Wednesday, May 17, 2006

Monkeys Love Blogging

Rick's Satire Report News
St. Louis, Missouri

Maverick researcher Fred Jones has determined that monkeys can become quickly addicted to blogging. Jones initial research conducted at the St. Louis Zoo consisted of installing PC’s in the zoo’s chimpanzee exhibit area.

According to Jones the PC’s were equipped with special chimpanzee keyboards. The keyboards contained graphic symbols previously developed in prior research on monkey language. The keys included, for example, a monkey throwing his own waste to express a feeling of anger. Number keys utilized bananas, one banana meaning the number one and so forth. An embedded program in the PC’s then converted the symbols into English.

Each chimp was assigned a blog template and blogger name and given addresses of human bloggers.

According to Jones the majority of the chimps became glued to their monitors ignoring the environment surrounding them. Swinging from branch to branch was down by 73%. The previous occupation of sitting motionless while staring into the distance decreased by 81%. The younger monkeys chasing one another around the cage and from tire swing to tire swing while the elders watched went down markedly as the older chimps were no longer interested in watching the youngster’s games. Jones said the obvious ‘marker’ to blogging addiction came when mom chimpanzees quit picking whatever it is they pick from the little chimps heads.

The elder female chimp, ‘Franny’ became fond of posting about her husband “Grins’. Her posts regularly bashed Grins for his failures in communication and romance.

Her elder husband ‘Grins’ posts were often rants about the fact that the young chimps didn’t understand how hard life was in the ‘old-style’ zoos.

The young chimps blogged randomly and virtually unintelligibly about apparently nothing at all.

In all cases according to Jones the chimps appeared hopelessly addicted to blogging, sitting in front of the PC’s all day and into the night.

Human researchers that I interviewed say this research has important implications for assessing human blogging behavior but that one should not jump to conclusions. Joan Liberal, a Princeton researcher with the ‘Acceptable Behavior of Humans Enforcement League’ said “After all, these are monkeys we are talking about, not that there is anything wrong with monkeys of course.” She said the monkeys needed to be placed into a rehab group, hopefully funded under an affirmative action clause of Zoo legislation. She also expressed concern that the handicapped chimps did not have special handicapped accessibility keyboards. When informed that none of the champs were handicapped, Ms. Liberal said “Well, of course not, they did not properly provide for them.” She then broke into tears, made unintelligible comments about ‘bastard zoo-owning Republicans’, and then dismissed herself from additional questioning.

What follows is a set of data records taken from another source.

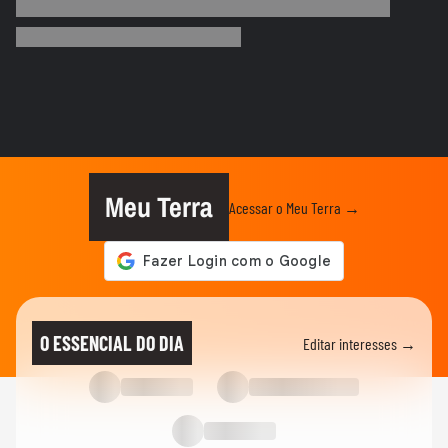
Lula diz que liberdade de expressão 'tem
limite' ao sancionar lei...
BRASIL
"É um milagre": Com 2% de chance de
engravidar, mulher se emociona...
BRASIL
Vídeo mostra o momento da prisão de pai
e madrasta suspeitos de...
Meu Terra
Acessar o Meu Terra →
ELEIÇÕES
Lula diz que liberdade de expressão 'tem
limite' ao sancionar lei...
ELEIÇÕES
Flávio Bolsonaro afirma que anúncio de
O ESSENCIAL DO DIA
Editar interesses →
Gaspar como vice foi...
CIDADES
Tornado atinge cidade do RS pela
segunda semana seguida; veja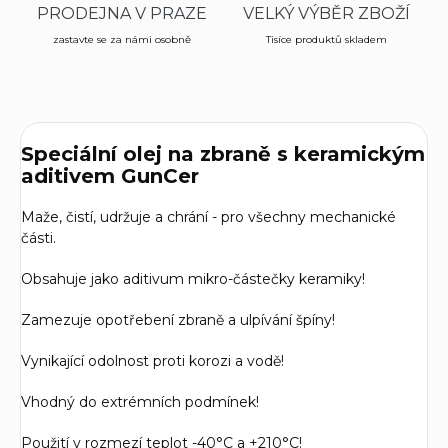
PRODEJNA V PRAZE
VELKÝ VÝBĚR ZBOŽÍ
zastavte se za námi osobně
Tisíce produktů skladem
Speciální olej na zbraně s keramickým
aditivem GunCer
Maže, čistí, udržuje a chrání - pro všechny mechanické
části.
Obsahuje jako aditivum mikro-částečky keramiky!
Zamezuje opotřebení zbraně a ulpívání špíny!
Vynikající odolnost proti korozi a vodě!
Vhodný do extrémních podmínek!
Použití v rozmezí teplot -40°C a +210°C!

According to Jones the research has been hampered by the removal of the PC’s by zoo officials. They were removed when chimps from a Mexican zoo showed up unexpectedly in the cage one morning. Zoo officials did not know how the Mexican chimps had made their way to St. Louis but arrangements are being made to either deport them back to the Nuevo Laredo Zoo or make them St. Louis zoo citizens. Apparently the Mexican chimps were drawn to a better way of life in the St. Louis Zoo.

Meanwhile it was deemed detrimental to the Mexican chimps integration process since the existing PC resources were not plentiful enough to go around.

Regular zoo visitor Irene Smith said she missed the good old days when the monkeys threw their crap at unruly teenagers. "Maybe now that the PC's are gone they can get back to just being monkeys", she said.



4 comments:

Anonymous said...

OMG! I want to be on the drugs you're on Rick.
Franny and Grins? Mexican chimps?
I was still smiling 20 minutes later.

xwy said...

lol. THAT explains why the gorillas started patrolling the perimeter of the monkey cage...

Great story!

Monogram Queen said...

See I told you Monkeys rule! LMAO at the Mexican chimps .. so ironic

Reach said...

We had that problem in California. The Mexican primates were issued Driver's licenses and have been reported on the 405 freeway during rush hour, in LA. A reliable source in the DMV states, "We expect to be certifying them as Airline Transport Pilots, should the airlines continue to raise rates."